# Tail Cap



## Aristocratic Minis (Aug 25, 2010)

Where do I go to locate a tail cap for Park Harness?

We already have the crupper with the metal piece to hold the tail cap. I have "googled" but I'm at a loss at finding a website where I can find a black tail cap.

Thanks for any info.


----------



## Belinda (Aug 25, 2010)

Mary you might call Larry Parnell , or Amber Montgomery they would know where to direct you ..


----------



## muffntuf (Aug 25, 2010)

Champion Horse Equipment. But ask for the pony size, not the horse size.


----------



## Aristocratic Minis (Aug 25, 2010)

Thanks for the info.

I went to a website called World Champion Horse Equipment.

It has many pages of fake tails, switches, etc. I'm confused what to get. I don't want to get a long piece of horsehair if it is not sewn into that circular shape.
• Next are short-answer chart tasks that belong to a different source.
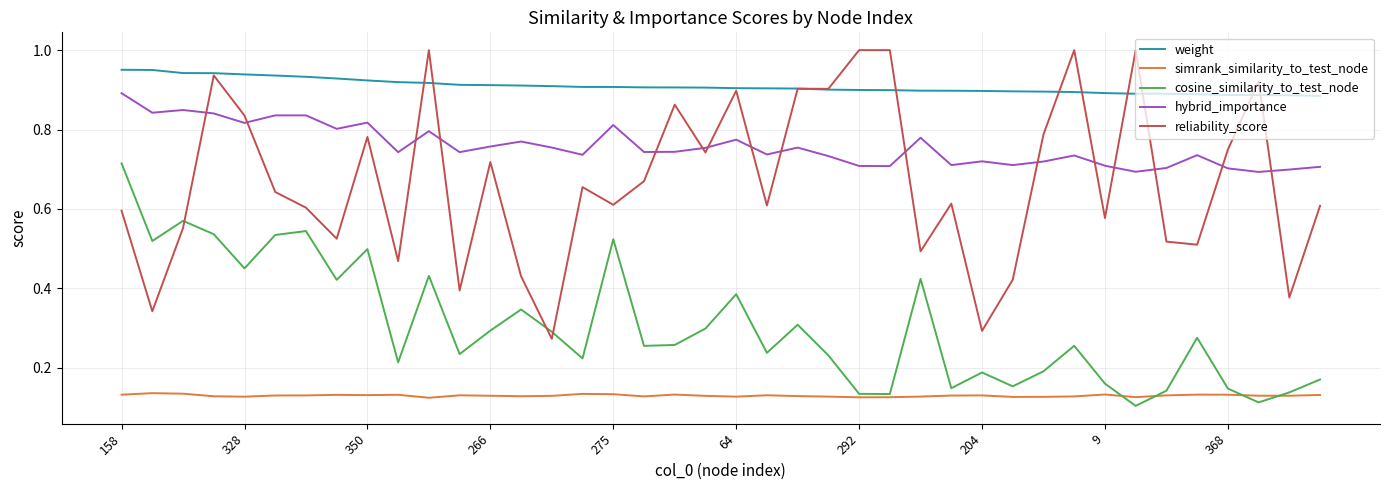

True or false: weight and simrank_similarity_to_test_node cross at least once.

False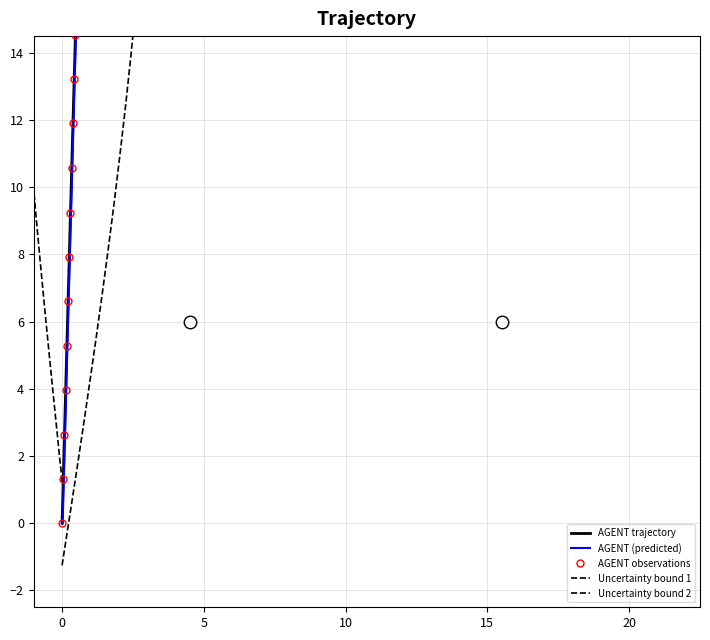

The value of AGENT (predicted) at 10 is 4.0. True or false?

True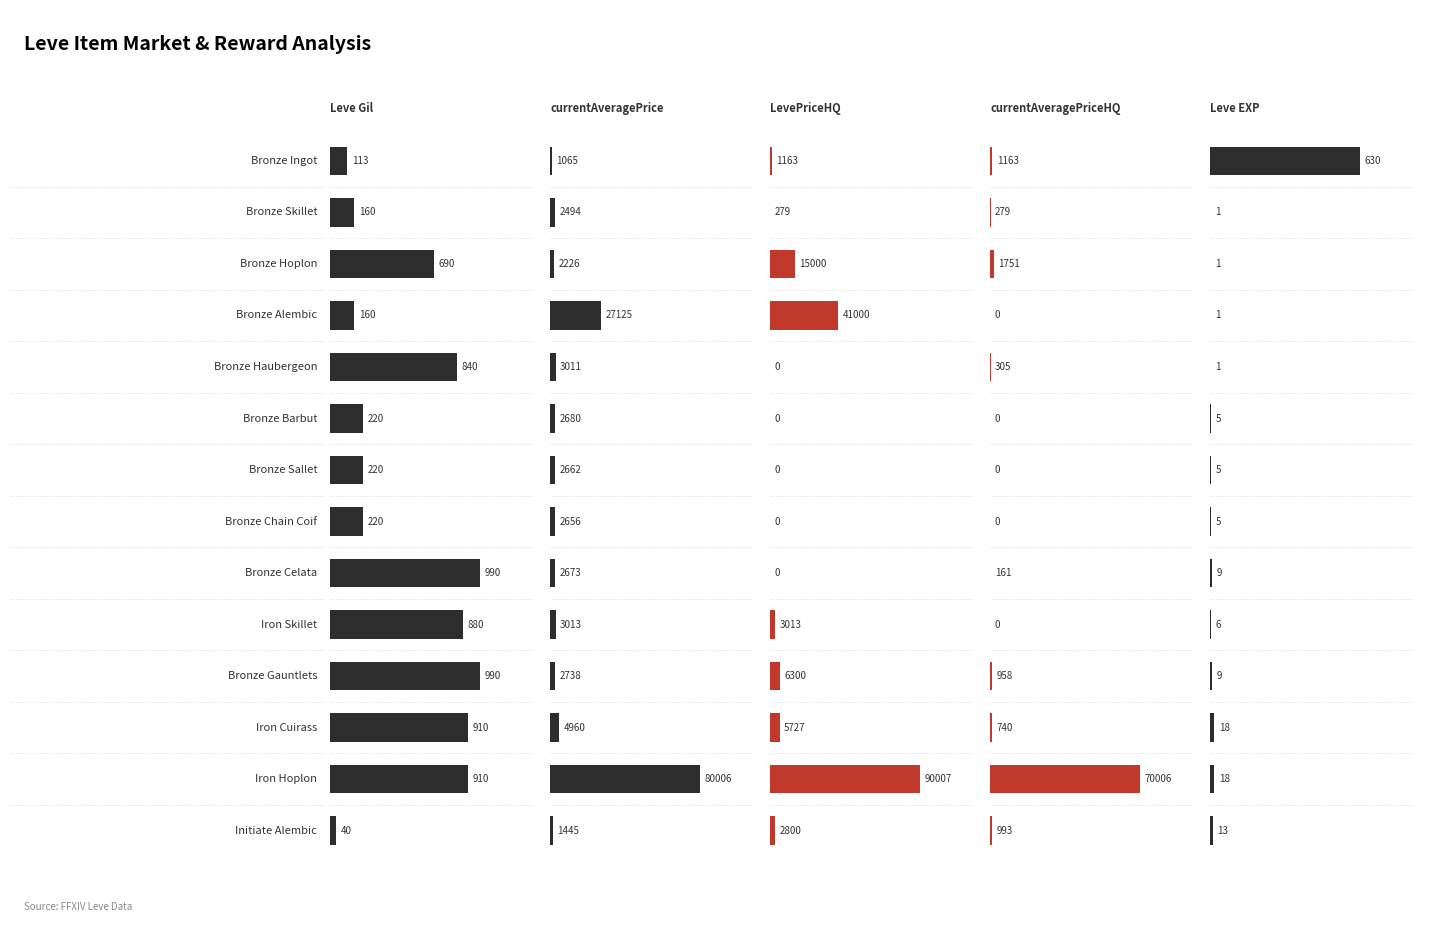

What is the average value of the LevePriceHQ series?

11806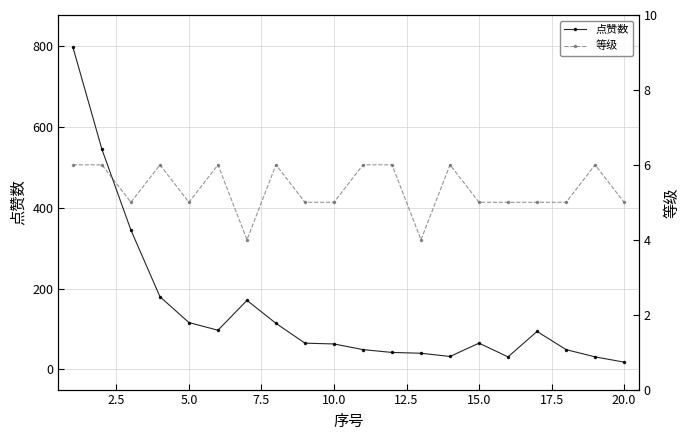

What is the highest value of the 点赞数 series?

798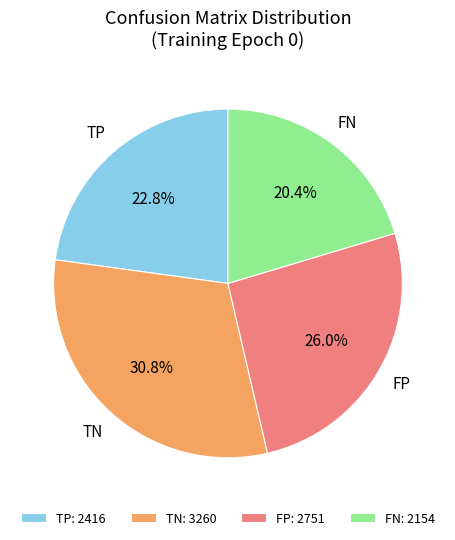

Approximately how many times larger is the value at FP compared to TP?

1.1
Can you find an item number for me so I'll get the right thing. It needs to be made to fit the crupper and metal part made by Lutke.

Thanks again.


----------



## muffntuf (Aug 25, 2010)

You would want a full over or 3/4 full over cap for a pony. Have you ever put one on yet?


----------



## Aristocratic Minis (Aug 25, 2010)

muffntuf said:


> You would want a full over or 3/4 full over cap for a pony. Have you ever put one on yet?


The trainer will put it on the framework when we use it, so that is not a problem. He is leaving it to ME to purchase the thing. He told me to google "tail cap" and get one. Do you know how many pages of pony tail caps there are which are the people caps that look like you are wearing a pony tail? Wrong. Fail.



So I am calling out for help so I get the right thing and it is not a waste of money.


----------



## muffntuf (Aug 25, 2010)

You want a full or 3/4 over cap. You can call World Champion - they are great to work with.


----------



## Aristocratic Minis (Aug 25, 2010)

Many thanks.


----------



## ponyrecruit (Aug 26, 2010)

There were tail caps listed on the Tack For Sale section of Shetland forum.... Rhinestone Miniatures had a white one for sale that you can always dye - this was a while back - don't know if they still have it


----------